Les femmes, influenceuses des imperatores

Les empereurs romains ne sont que des hommes, il n’y a pas de femme comme en Orient (cf. Théodora, impératrice de Byzance de Riccardo Freda de 1954), mais les épouses et mères peuvent jouer un grand rôle et influencer maris et fils. La dure et sadique Livie, Messaline aux mœurs dissolues, Julia Domna, l’épouse de Septime Sévère, sont les femmes les plus tristement célèbres du palais impérial. Dire que les femmes (antiques) sont avides de pouvoir est un cliché : le bruit court ainsi que Livie, manipulatrice meurtrière, fait tout pour éliminer tous ceux qui, dans la succession impériale, font obstacle à son fils Tibère, et se vante, selon Dion Cassius, de l’avoir fait empereur. Agrippine, qui succède à Messaline en tant qu’épouse de Claude, fait de même pour son fils Néron. Parmi les femmes du palais, figurent les femmes les plus débauchées de l’empire : libertines, adultères, nymphomanes, incestueuses. Fantasme masculin intemporel ? Messaline aurait battu une célèbre prostituée lors d’un concours visant à déterminer qui aurait des relations sexuelles avec le plus grand nombre d’hommes en une seule journée. Faustine la jeune – pompeusement surnommée la mère des camps (mater castrorum) – épouse de Marc-Aurèle et mère de Commode, a la réputation de s’encanailler avec la plèbe. La rumeur veut même que Commode soit le fils biologique de l’un de ses nombreux amants gladiateurs tombés dans ses rets. Dès lors, on comprend mieux le choix non innocent du titre Gladiator de Ridley Scott de 2000, film qui oppose l’Imperator (général victorieux) Maximus Decimus à l’Imperator (empereur) Commode, jaloux. Déchu comme gladiateur, il reste toutefois le héros principal du long métrage, enflammant les femmes, les spectateurs et les soldats, et le double déformé de l’empereur qui perd a contrario son prestige. Une affaire éclaire grandement le pouvoir officieux des femmes. Sous le règne de Tibère, un homme est accusé de trahison et de meurtre du prince impérial Germanicus, tout comme sa femme. La vieille Livia intervient en sa faveur au nom de leur amitié et son intercession est décisive pour le jugement du Sénat, qui précise cependant que la non-demande de l’accusée à Livie a emporté sa décision.

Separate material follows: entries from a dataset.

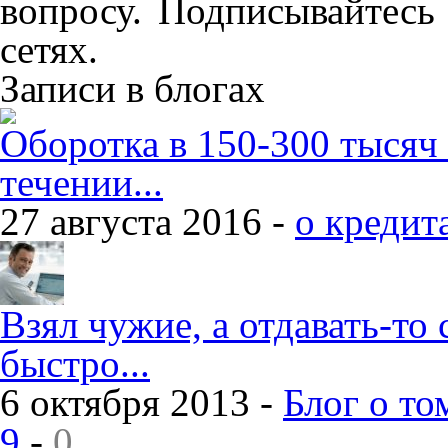
вопросу. Подписывайтесь
сетях.
Записи в блогах
Оборотка в 150-300 тысяч
течении...
27 августа 2016 -
о кредит
Взял чужие, а отдавать-то 
быстро...
6 октября 2013 -
Блог о то
9
-
0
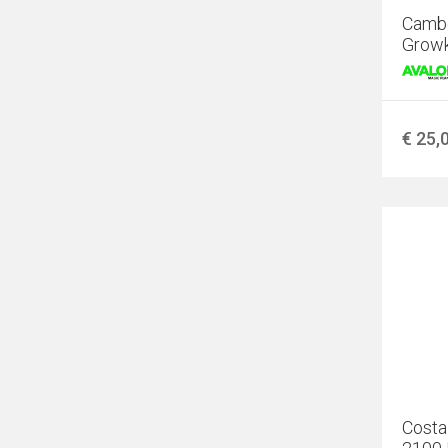
Camb
Growk
€ 25,
Costa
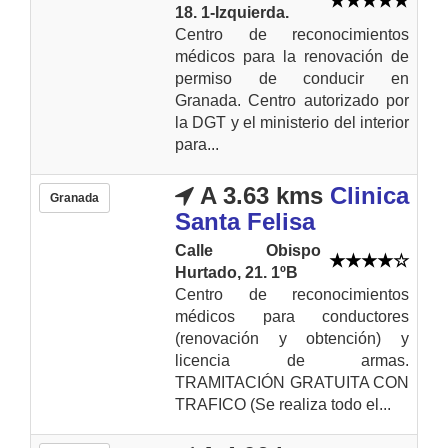
18. 1-Izquierda.
Centro de reconocimientos
médicos para la renovación de
permiso de conducir en
Granada. Centro autorizado por
la DGT y el ministerio del interior
para...
A 3.63 kms
Clinica
Granada
Santa Felisa
Calle Obispo
Hurtado, 21. 1ºB
Centro de reconocimientos
médicos para conductores
(renovación y obtención) y
licencia de armas.
TRAMITACIÓN GRATUITA CON
TRAFICO (Se realiza todo el...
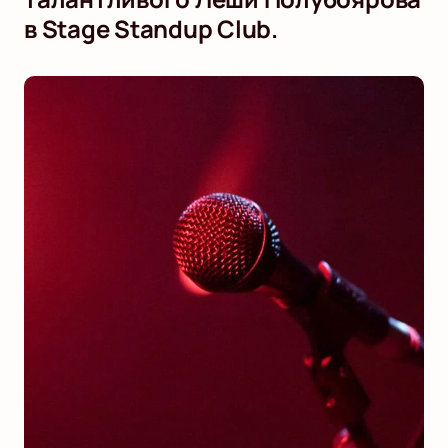
в Stage Standup Club.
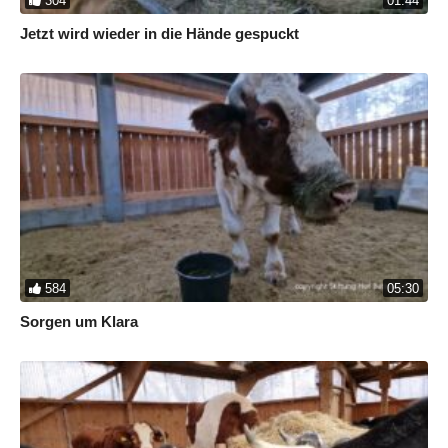
304
01:44
Jetzt wird wieder in die Hände gespuckt
584
05:30
Sorgen um Klara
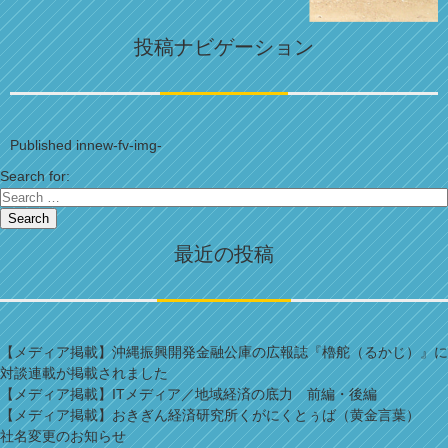
投稿ナビゲーション
Published in
new-fv-img-
Search for:
Search
最近の投稿
【メディア掲載】沖縄振興開発金融公庫の広報誌『櫓舵（るかじ）』に
対談連載が掲載されました
【メディア掲載】ITメディア／地域経済の底力 前編・後編
【メディア掲載】おきぎん経済研究所くがにくとぅば（黄金言葉）
社名変更のお知らせ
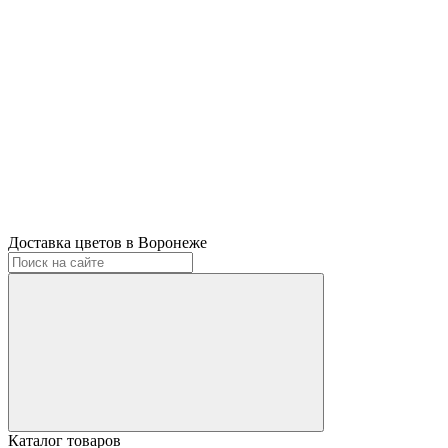
Доставка цветов в Воронеже
Каталог товаров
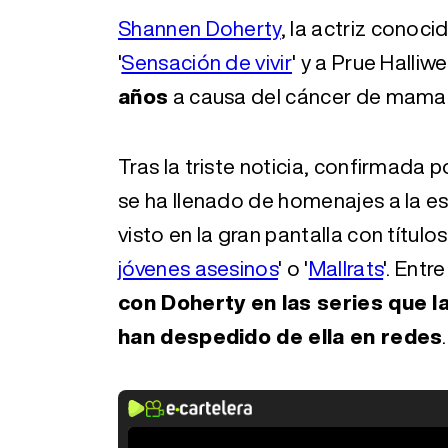
Shannen Doherty
, la actriz conoc
'
Sensación de vivir
' y a Prue Halliwel
años
a causa del cáncer de mama q
Tras la triste noticia, confirmada po
se ha llenado de homenajes a la es
visto en la gran pantalla con títu
jóvenes asesinos
' o '
Mallrats
'. Entre
con Doherty en las series que l
han despedido de ella en redes
.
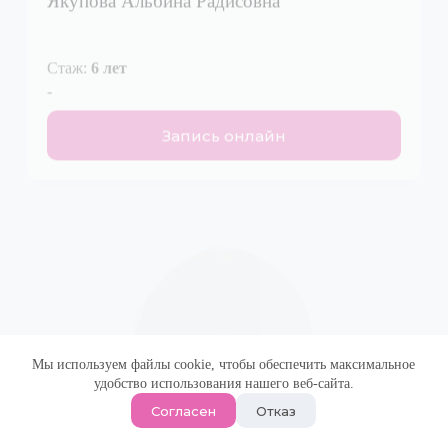
Стаж:
6 лет
-
Запись онлайн
Мы используем файлы cookie, чтобы обеспечить максимальное
удобство использования нашего веб-сайта.
Согласен
Отказ
Гинеколог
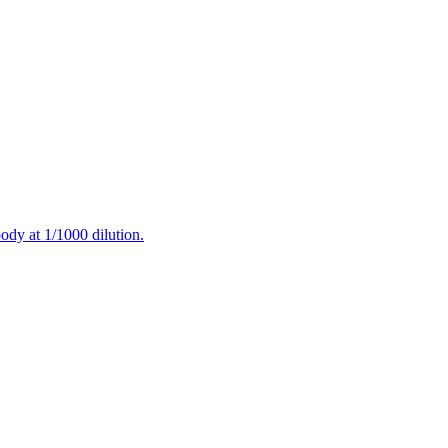
ody at 1/1000 dilution.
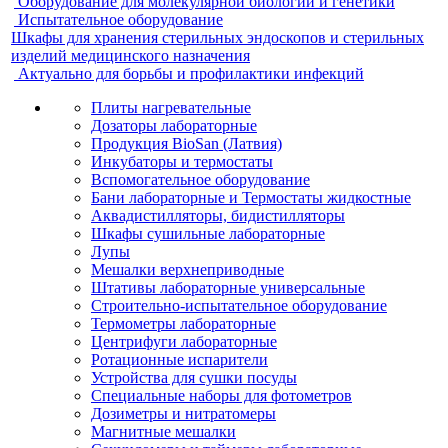
Оборудование для молекулярной биологии и генетики
Испытательное оборудование
Шкафы для хранения стерильных эндоскопов и стерильных
изделий медицинского назначения
Актуально для борьбы и профилактики инфекций
Плиты нагревательные
Дозаторы лабораторные
Продукция BioSan (Латвия)
Инкубаторы и термостаты
Вспомогательное оборудование
Бани лабораторные и Термостаты жидкостные
Аквадистилляторы, бидистилляторы
Шкафы сушильные лабораторные
Лупы
Мешалки верхнеприводные
Штативы лабораторные универсальные
Строительно-испытательное оборудование
Термометры лабораторные
Центрифуги лабораторные
Ротационные испарители
Устройства для сушки посуды
Специальные наборы для фотометров
Дозиметры и нитратомеры
Магнитные мешалки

Résumer un tel livre, à l’échelle d’un empire, est une gageure. Le texte est dense, érudit et instructif, mais aisé et plaisant à lire – merci aux deux traducteurs : Souad Degachi et Maxime Shelledy. Il offre une lecture passionnante et vivifiante de la vie des palais et des cours (les repas et les complots), le travail de l’empereur, celui des fonctionnaires et des esclaves, les temps libres (sexualité, jeux du cirque, hippodromes et courses de chars, théâtre, littérature), les arts, la médecine, la religion, la guerre, la citoyenneté et la politique. L’Empire romain, immense, était-il moins ou plus violent que celui d’aujourd’hui ? Si la Rome antique ne peut apporter de solutions à nos problèmes actuels, l’exploration de ce monde peut, nonobstant, nous aider à mieux percevoir le nôtre, comme un miroir déformant. Pour conclure, au contenu textuel déjà riche s’ajoutent une iconographie incroyablement variée et abondante (102 illustrations, parfois pleine page et en couleurs, avec des dessins, des plans, des tableaux chiffrés et nominaux, des pièces de monnaie, des sculptures, des peintures, des fresques…), la liste des différentes dynasties impériales, une chronologie littéraire (de 49 avant J.-C. à 238 après J.-C.), un classique Index, et, en bonus, une quarantaine de pages sur les lectures complémentaires et les lieux à visiter. Imperator, Une histoire des empereurs de Rome est une mini-encyclopédie, complète et exhaustive, à lire et à regarder sans modération – tel César ou Auguste – sur le monde antique romain.